== Assigned task ==
Copy the text of every entry below line for line, keeping each character, space and line break unchanged.

== Data excerpts ==
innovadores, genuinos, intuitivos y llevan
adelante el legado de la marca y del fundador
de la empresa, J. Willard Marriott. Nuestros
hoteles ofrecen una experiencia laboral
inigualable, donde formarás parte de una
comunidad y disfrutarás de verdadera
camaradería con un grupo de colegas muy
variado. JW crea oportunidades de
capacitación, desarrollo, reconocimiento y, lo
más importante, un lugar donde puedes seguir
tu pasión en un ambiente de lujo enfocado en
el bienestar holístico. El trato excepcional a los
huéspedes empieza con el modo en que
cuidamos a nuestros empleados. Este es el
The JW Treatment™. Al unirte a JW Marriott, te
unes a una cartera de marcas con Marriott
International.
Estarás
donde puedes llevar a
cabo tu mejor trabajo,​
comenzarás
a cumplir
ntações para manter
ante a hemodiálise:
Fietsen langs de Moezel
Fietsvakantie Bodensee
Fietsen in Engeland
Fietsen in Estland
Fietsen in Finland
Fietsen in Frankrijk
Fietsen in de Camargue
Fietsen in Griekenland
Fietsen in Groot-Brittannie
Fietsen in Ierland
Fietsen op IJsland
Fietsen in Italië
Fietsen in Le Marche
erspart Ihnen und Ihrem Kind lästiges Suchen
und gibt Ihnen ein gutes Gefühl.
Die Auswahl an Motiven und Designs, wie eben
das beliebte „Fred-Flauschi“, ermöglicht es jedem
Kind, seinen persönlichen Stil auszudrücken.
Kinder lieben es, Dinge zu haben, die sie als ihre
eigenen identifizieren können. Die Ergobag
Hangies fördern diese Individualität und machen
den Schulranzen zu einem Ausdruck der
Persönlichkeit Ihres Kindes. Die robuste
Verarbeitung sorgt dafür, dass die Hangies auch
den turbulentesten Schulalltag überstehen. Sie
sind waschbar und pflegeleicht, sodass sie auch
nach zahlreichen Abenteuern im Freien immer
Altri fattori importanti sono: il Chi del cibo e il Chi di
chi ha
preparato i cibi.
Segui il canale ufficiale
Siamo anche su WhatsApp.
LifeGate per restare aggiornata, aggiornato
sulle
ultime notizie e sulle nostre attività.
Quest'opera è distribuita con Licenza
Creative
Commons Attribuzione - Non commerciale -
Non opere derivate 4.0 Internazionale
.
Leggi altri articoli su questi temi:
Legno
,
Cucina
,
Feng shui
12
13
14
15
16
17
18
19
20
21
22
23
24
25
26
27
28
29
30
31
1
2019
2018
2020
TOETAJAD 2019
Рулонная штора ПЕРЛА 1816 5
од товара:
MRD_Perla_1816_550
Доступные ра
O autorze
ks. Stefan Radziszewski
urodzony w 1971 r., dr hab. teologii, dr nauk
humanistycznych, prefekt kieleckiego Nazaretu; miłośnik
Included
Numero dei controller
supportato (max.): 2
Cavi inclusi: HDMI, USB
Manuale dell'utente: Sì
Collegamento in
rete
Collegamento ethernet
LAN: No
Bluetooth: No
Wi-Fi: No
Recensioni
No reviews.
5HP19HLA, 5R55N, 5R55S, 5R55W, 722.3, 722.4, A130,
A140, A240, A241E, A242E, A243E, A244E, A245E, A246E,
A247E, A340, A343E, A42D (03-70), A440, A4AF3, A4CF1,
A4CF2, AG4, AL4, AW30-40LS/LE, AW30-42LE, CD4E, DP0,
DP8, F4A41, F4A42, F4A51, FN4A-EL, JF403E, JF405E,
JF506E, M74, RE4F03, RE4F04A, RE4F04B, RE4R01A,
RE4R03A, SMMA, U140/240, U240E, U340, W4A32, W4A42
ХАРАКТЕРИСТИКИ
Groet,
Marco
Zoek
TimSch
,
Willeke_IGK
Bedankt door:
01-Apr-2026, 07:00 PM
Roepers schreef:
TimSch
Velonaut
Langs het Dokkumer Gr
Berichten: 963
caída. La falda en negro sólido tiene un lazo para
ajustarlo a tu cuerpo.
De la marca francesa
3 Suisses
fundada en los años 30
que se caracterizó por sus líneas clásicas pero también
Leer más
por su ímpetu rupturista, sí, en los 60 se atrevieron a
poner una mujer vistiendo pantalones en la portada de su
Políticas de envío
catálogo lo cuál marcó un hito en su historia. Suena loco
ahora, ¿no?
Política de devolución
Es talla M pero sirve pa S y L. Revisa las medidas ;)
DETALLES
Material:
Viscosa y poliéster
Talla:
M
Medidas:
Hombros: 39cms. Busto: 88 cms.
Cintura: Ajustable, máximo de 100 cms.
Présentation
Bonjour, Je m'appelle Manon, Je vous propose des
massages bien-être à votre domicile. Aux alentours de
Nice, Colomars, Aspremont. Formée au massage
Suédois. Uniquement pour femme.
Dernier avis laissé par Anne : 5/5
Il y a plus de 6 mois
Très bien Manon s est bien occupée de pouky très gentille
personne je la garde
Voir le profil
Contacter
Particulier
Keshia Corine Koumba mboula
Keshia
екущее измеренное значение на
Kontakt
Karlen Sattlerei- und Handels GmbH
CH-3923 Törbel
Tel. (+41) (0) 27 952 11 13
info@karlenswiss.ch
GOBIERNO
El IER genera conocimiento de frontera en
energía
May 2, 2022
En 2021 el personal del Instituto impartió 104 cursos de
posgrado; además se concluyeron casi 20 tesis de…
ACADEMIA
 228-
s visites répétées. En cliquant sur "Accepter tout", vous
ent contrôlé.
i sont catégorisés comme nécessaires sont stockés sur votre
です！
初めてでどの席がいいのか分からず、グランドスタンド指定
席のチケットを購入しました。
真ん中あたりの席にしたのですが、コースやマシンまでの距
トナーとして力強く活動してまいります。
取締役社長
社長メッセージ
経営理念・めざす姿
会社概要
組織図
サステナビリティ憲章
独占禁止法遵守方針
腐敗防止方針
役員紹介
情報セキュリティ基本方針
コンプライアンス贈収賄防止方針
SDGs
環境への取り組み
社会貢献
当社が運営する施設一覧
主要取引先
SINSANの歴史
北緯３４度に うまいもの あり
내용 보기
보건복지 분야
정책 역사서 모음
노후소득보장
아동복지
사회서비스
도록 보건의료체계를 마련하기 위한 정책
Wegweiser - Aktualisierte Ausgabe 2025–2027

== Expected answer ==
innovadores, genuinos, intuitivos y llevan
adelante el legado de la marca y del fundador
de la empresa, J. Willard Marriott. Nuestros
hoteles ofrecen una experiencia laboral
inigualable, donde formarás parte de una
comunidad y disfrutarás de verdadera
camaradería con un grupo de colegas muy
variado. JW crea oportunidades de
capacitación, desarrollo, reconocimiento y, lo
más importante, un lugar donde puedes seguir
tu pasión en un ambiente de lujo enfocado en
el bienestar holístico. El trato excepcional a los
huéspedes empieza con el modo en que
cuidamos a nuestros empleados. Este es el
The JW Treatment™. Al unirte a JW Marriott, te
unes a una cartera de marcas con Marriott
International.
Estarás
donde puedes llevar a
cabo tu mejor trabajo,​
comenzarás
a cumplir
ntações para manter
ante a hemodiálise:
Fietsen langs de Moezel
Fietsvakantie Bodensee
Fietsen in Engeland
Fietsen in Estland
Fietsen in Finland
Fietsen in Frankrijk
Fietsen in de Camargue
Fietsen in Griekenland
Fietsen in Groot-Brittannie
Fietsen in Ierland
Fietsen op IJsland
Fietsen in Italië
Fietsen in Le Marche
erspart Ihnen und Ihrem Kind lästiges Suchen
und gibt Ihnen ein gutes Gefühl.
Die Auswahl an Motiven und Designs, wie eben
das beliebte „Fred-Flauschi“, ermöglicht es jedem
Kind, seinen persönlichen Stil auszudrücken.
Kinder lieben es, Dinge zu haben, die sie als ihre
eigenen identifizieren können. Die Ergobag
Hangies fördern diese Individualität und machen
den Schulranzen zu einem Ausdruck der
Persönlichkeit Ihres Kindes. Die robuste
Verarbeitung sorgt dafür, dass die Hangies auch
den turbulentesten Schulalltag überstehen. Sie
sind waschbar und pflegeleicht, sodass sie auch
nach zahlreichen Abenteuern im Freien immer
Altri fattori importanti sono: il Chi del cibo e il Chi di
chi ha
preparato i cibi.
Segui il canale ufficiale
Siamo anche su WhatsApp.
LifeGate per restare aggiornata, aggiornato
sulle
ultime notizie e sulle nostre attività.
Quest'opera è distribuita con Licenza
Creative
Commons Attribuzione - Non commerciale -
Non opere derivate 4.0 Internazionale
.
Leggi altri articoli su questi temi:
Legno
,
Cucina
,
Feng shui
12
13
14
15
16
17
18
19
20
21
22
23
24
25
26
27
28
29
30
31
1
2019
2018
2020
TOETAJAD 2019
Рулонная штора ПЕРЛА 1816 5
од товара:
MRD_Perla_1816_550
Доступные ра
O autorze
ks. Stefan Radziszewski
urodzony w 1971 r., dr hab. teologii, dr nauk
humanistycznych, prefekt kieleckiego Nazaretu; miłośnik
Included
Numero dei controller
supportato (max.): 2
Cavi inclusi: HDMI, USB
Manuale dell'utente: Sì
Collegamento in
rete
Collegamento ethernet
LAN: No
Bluetooth: No
Wi-Fi: No
Recensioni
No reviews.
5HP19HLA, 5R55N, 5R55S, 5R55W, 722.3, 722.4, A130,
A140, A240, A241E, A242E, A243E, A244E, A245E, A246E,
A247E, A340, A343E, A42D (03-70), A440, A4AF3, A4CF1,
A4CF2, AG4, AL4, AW30-40LS/LE, AW30-42LE, CD4E, DP0,
DP8, F4A41, F4A42, F4A51, FN4A-EL, JF403E, JF405E,
JF506E, M74, RE4F03, RE4F04A, RE4F04B, RE4R01A,
RE4R03A, SMMA, U140/240, U240E, U340, W4A32, W4A42
ХАРАКТЕРИСТИКИ
Groet,
Marco
Zoek
TimSch
,
Willeke_IGK
Bedankt door:
01-Apr-2026, 07:00 PM
Roepers schreef:
TimSch
Velonaut
Langs het Dokkumer Gr
Berichten: 963
caída. La falda en negro sólido tiene un lazo para
ajustarlo a tu cuerpo.
De la marca francesa
3 Suisses
fundada en los años 30
que se caracterizó por sus líneas clásicas pero también
Leer más
por su ímpetu rupturista, sí, en los 60 se atrevieron a
poner una mujer vistiendo pantalones en la portada de su
Políticas de envío
catálogo lo cuál marcó un hito en su historia. Suena loco
ahora, ¿no?
Política de devolución
Es talla M pero sirve pa S y L. Revisa las medidas ;)
DETALLES
Material:
Viscosa y poliéster
Talla:
M
Medidas:
Hombros: 39cms. Busto: 88 cms.
Cintura: Ajustable, máximo de 100 cms.
Présentation
Bonjour, Je m'appelle Manon, Je vous propose des
massages bien-être à votre domicile. Aux alentours de
Nice, Colomars, Aspremont. Formée au massage
Suédois. Uniquement pour femme.
Dernier avis laissé par Anne : 5/5
Il y a plus de 6 mois
Très bien Manon s est bien occupée de pouky très gentille
personne je la garde
Voir le profil
Contacter
Particulier
Keshia Corine Koumba mboula
Keshia
екущее измеренное значение на
Kontakt
Karlen Sattlerei- und Handels GmbH
CH-3923 Törbel
Tel. (+41) (0) 27 952 11 13
info@karlenswiss.ch
GOBIERNO
El IER genera conocimiento de frontera en
energía
May 2, 2022
En 2021 el personal del Instituto impartió 104 cursos de
posgrado; además se concluyeron casi 20 tesis de…
ACADEMIA
 228-
s visites répétées. En cliquant sur "Accepter tout", vous
ent contrôlé.
i sont catégorisés comme nécessaires sont stockés sur votre
です！
初めてでどの席がいいのか分からず、グランドスタンド指定
席のチケットを購入しました。
真ん中あたりの席にしたのですが、コースやマシンまでの距
トナーとして力強く活動してまいります。
取締役社長
社長メッセージ
経営理念・めざす姿
会社概要
組織図
サステナビリティ憲章
独占禁止法遵守方針
腐敗防止方針
役員紹介
情報セキュリティ基本方針
コンプライアンス贈収賄防止方針
SDGs
環境への取り組み
社会貢献
当社が運営する施設一覧
主要取引先
SINSANの歴史
北緯３４度に うまいもの あり
내용 보기
보건복지 분야
정책 역사서 모음
노후소득보장
아동복지
사회서비스
도록 보건의료체계를 마련하기 위한 정책
Wegweiser - Aktualisierte Ausgabe 2025–2027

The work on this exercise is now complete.